Les Etats, une menace comme les autres ?
Les méthodes d’attaques sont donc très variées et nombreuses… et les Etats ne sont pas en reste. Le début d’année a été marqué par le rapport APT1 rédigé par la société Mandiant. Celui-ci a révélé l’existence d’un groupe d’attaquants chinois probablement issu de l’armée dont les activités ont pris une ampleur considérable. Selon le rapport publié en février 2013, ils ont été détectés dans plus de 140 entreprises sur 20 secteurs différents. Leur objectif est de s’installer pour longtemps dans les système d’information qu’ils investissent. Capable de voler 6 To de données en quelques mois, ils disposent de près de mille serveurs dans 17 pays. Bref, un groupe organisé avec des moyens importants dans la durée.

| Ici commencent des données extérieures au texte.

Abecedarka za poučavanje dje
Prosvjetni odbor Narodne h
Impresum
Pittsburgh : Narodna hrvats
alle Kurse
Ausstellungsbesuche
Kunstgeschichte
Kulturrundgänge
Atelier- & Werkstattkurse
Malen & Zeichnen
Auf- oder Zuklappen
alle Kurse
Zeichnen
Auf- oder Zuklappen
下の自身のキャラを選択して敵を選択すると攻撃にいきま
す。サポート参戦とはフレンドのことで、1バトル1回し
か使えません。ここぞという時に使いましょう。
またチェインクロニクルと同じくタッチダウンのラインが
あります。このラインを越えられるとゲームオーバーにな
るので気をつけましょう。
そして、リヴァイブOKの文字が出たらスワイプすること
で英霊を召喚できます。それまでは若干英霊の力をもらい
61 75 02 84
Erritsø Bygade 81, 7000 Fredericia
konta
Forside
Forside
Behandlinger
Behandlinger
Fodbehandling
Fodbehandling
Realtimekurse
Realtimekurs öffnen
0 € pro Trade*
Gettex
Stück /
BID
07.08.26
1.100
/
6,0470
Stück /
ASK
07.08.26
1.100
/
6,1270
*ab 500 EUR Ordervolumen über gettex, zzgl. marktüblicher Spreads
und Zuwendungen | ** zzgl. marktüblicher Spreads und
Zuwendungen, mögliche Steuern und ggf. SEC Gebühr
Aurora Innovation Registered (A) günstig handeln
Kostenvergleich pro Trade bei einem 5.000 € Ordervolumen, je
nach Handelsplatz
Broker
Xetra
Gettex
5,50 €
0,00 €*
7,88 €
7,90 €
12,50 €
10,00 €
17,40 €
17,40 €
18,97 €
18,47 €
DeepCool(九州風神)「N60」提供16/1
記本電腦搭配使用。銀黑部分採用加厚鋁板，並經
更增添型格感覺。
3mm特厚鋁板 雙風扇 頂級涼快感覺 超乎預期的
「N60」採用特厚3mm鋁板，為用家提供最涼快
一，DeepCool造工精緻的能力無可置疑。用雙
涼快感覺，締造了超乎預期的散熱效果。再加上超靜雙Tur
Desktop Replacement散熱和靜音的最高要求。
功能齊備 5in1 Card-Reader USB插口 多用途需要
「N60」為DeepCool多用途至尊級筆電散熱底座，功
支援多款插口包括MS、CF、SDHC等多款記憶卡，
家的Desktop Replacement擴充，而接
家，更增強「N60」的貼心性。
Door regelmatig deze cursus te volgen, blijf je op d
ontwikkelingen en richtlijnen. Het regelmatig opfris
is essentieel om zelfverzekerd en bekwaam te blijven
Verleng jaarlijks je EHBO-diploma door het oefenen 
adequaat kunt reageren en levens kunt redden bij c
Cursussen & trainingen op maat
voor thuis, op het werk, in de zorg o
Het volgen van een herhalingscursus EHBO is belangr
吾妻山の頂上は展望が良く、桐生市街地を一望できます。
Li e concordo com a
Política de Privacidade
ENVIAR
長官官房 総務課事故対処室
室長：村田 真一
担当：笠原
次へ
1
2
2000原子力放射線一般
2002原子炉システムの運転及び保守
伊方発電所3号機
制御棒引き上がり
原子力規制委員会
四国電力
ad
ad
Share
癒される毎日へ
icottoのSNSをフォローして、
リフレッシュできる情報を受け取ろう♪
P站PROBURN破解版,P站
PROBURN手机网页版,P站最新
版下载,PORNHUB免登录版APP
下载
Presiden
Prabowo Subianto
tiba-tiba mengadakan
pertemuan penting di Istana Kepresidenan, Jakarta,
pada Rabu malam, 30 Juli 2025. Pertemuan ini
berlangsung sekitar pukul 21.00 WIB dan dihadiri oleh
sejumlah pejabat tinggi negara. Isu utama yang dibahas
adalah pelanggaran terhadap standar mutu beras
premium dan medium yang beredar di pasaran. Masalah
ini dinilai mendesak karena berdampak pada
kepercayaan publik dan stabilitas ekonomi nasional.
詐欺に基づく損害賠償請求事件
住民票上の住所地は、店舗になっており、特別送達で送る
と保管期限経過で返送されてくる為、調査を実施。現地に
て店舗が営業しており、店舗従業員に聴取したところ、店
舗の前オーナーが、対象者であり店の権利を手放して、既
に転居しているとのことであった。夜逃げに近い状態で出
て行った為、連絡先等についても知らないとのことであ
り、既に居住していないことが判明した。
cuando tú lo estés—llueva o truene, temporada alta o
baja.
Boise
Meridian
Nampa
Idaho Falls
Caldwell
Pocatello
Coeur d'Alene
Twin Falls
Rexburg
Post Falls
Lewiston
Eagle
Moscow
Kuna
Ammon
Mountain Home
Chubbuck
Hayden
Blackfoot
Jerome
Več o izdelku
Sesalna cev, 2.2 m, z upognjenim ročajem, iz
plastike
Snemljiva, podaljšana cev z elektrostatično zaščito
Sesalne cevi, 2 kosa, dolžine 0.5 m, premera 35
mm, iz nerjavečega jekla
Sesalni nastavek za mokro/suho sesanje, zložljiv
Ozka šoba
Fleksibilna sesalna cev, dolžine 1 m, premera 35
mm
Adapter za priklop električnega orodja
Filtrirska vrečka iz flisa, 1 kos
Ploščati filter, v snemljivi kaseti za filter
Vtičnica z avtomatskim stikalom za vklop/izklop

En juin, Edward Snowden et la NSA ont commencé à faire parler d’eux. Si les experts en sécurité n’ont pas été surpris par l’existence d’une surveillance généralisée orchestrée par la NSA, l’ampleur et l’industrialisation du dispositif ont, eux, étonné : avec un catalogue de services d’armes numériques et des prix associés à chacun et des capacités d’analyse et de collectes importantes. La NSA, c’est 2,5 milliards de dollars de budget annuel dédiés à la collecte et 3 milliards affecté à l’analyse et à la consolidation des informations récoltées. Tout ceci n’a pas empêché la NSA d’être victime d’une fuite importante, et d’être encore incapable aujourd’hui de savoir ce qui a été volé à cause d’un défaut dans la traçabilité des données. « Du coup, un programme drastique de réorganisation interne et plus largement du renseignement est en cours » rappelle Gérome Billois. Même les grands ne sont pas à l’abri d’une défaillance.